Eastman Chemical Company will license its proprietary Reduced Sulfur Start-Up Technology to Hydrogen Energy International, the 50/50 joint venture between BP Alternative Energy and Rio Tinto established to develop industrial-scale, low-carbon hydrogen fuelled power generation. (Earlier post.)

This license agreement grants us access to technology which will minimize sulfur emissions during start-up of our first solid-fueled gasification facility with carbon-capture.

—Jonathan Briggs, regional director of Hydrogen Energy
Eastman
The Eastman process uses a sulfur-free carbonaceous liquid feedstock for start-up. Click to enlarge.

Conventionally, raw, sulfur-containing gas produced during the start-up of a gasification plant is flared until the downstream clean-up and recovery plants are started. While allowing for a controlled start-up, it results in excess levels of sulfur emissions.

Eastman’s process involves starting the gasification units and downstream plants on a sulfur-free, carbonaceous liquid feedstock such as propanol, methanol, or a mixture of methanol and water, resulting in a flare without sulfur emissions.

Once the downstream plants are adequately pressurized and brought on-line, the feed is switched over to coal slurry or other sulfur-bearing feedstock on the same feed injector. The changeover is accomplished while maintaining pressure, and without interruption to the feed.

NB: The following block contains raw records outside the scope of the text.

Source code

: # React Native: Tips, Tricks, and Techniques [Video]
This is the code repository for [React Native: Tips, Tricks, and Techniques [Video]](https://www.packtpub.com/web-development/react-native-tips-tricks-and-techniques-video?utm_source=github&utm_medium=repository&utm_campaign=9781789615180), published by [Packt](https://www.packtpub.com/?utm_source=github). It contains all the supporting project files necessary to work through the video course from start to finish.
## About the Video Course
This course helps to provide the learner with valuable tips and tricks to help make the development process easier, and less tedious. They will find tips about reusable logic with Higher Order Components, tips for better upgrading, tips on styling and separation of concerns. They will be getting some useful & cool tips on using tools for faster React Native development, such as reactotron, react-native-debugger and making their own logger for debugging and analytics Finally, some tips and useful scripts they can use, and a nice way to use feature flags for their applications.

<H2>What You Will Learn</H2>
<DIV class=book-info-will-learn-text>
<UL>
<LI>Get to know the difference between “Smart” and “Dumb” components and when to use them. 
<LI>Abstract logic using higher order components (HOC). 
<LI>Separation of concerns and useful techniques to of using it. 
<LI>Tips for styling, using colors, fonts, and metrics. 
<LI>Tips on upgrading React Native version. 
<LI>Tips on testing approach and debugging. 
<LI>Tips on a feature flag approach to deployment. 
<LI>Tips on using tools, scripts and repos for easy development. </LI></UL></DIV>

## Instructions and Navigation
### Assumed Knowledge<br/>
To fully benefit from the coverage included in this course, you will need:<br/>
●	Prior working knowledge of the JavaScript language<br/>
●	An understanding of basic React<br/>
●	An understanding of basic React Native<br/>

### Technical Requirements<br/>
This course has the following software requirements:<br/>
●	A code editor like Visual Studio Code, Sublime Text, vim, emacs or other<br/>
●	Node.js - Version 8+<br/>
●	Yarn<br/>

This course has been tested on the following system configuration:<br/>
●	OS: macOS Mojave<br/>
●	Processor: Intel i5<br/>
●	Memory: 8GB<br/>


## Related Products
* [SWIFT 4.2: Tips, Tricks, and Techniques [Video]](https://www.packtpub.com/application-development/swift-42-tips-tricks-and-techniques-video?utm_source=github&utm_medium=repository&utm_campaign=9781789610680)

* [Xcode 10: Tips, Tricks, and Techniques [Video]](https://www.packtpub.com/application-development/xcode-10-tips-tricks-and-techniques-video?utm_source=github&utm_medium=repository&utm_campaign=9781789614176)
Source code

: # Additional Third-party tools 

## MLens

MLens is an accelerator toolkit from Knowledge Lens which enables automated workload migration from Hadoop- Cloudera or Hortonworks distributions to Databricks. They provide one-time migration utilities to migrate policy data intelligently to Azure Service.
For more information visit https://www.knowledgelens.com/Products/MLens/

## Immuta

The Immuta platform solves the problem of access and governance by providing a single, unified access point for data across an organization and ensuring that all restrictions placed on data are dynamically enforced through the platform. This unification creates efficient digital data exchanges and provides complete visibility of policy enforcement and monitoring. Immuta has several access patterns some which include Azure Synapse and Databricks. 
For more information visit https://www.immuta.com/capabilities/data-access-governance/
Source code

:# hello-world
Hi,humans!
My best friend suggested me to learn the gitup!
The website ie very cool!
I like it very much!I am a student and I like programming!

Eastman has used the sulfur-free startup process at its Kingsport gasification facilities for more than 10 years. Terms of the HEI agreement was not disclosed.

Resources

  • US Patent No. 6,033,447: Start-up Process for a Gasification reactor

August 23, 2008 in Brief | Permalink | Comments (2) | TrackBack (0)

Comments

Revolutionary, absolutely stunning technology to produce massive amounts of renewable fuel.

No. This is similar to powerplants burning low sulphur coal to reduce sulphur emissions. Or locomotives in Britain being rquired to burn coke.

Converting coal to gas before generating electrity can have many advantages. One that was industrialized more than a century ago by the British industrialist Mond was that fertilizers can be extracted in quantity by coking the coal first. Other coal byproducts were long known such as solvents and gas. How many tons of fertizers are going up in smoke whilst much methane is converted into ammonia to make up for it.

Many valuable tons of coal tar products are destroyed in conventional power plants. Much coal tar could directly replace crude oil.

Gas produced from coal can be used in large and small piston engines as well as turbine engines. Electricity can be generated with higher efficiency.

Coal gasification can lead to an alternate gas supply so that cogeneration can be started and continued with the lowest possible fuel prices. CO2 production can be reduced by 40% with cogeneration. Fuel use efficiency can be doubled.

Converting the "coal gas" to methane might be initially required to use existing distribution systems. At some point hydrogen could be delivered in a separate system, but at the same pressure three times more gas than methane must be delivered, but hydrogen moves easier.

..HG..

Posted by: Henry Gibson | August 23, 2008 at 01:04 PM

This is not a huge technical improvement, but at least it will help get rid of some of the NIMBY objections.

Now if there was only a way to kill the sulfur emissions during an unplanned shutdown and system dump to the flare stack, they'd really have something.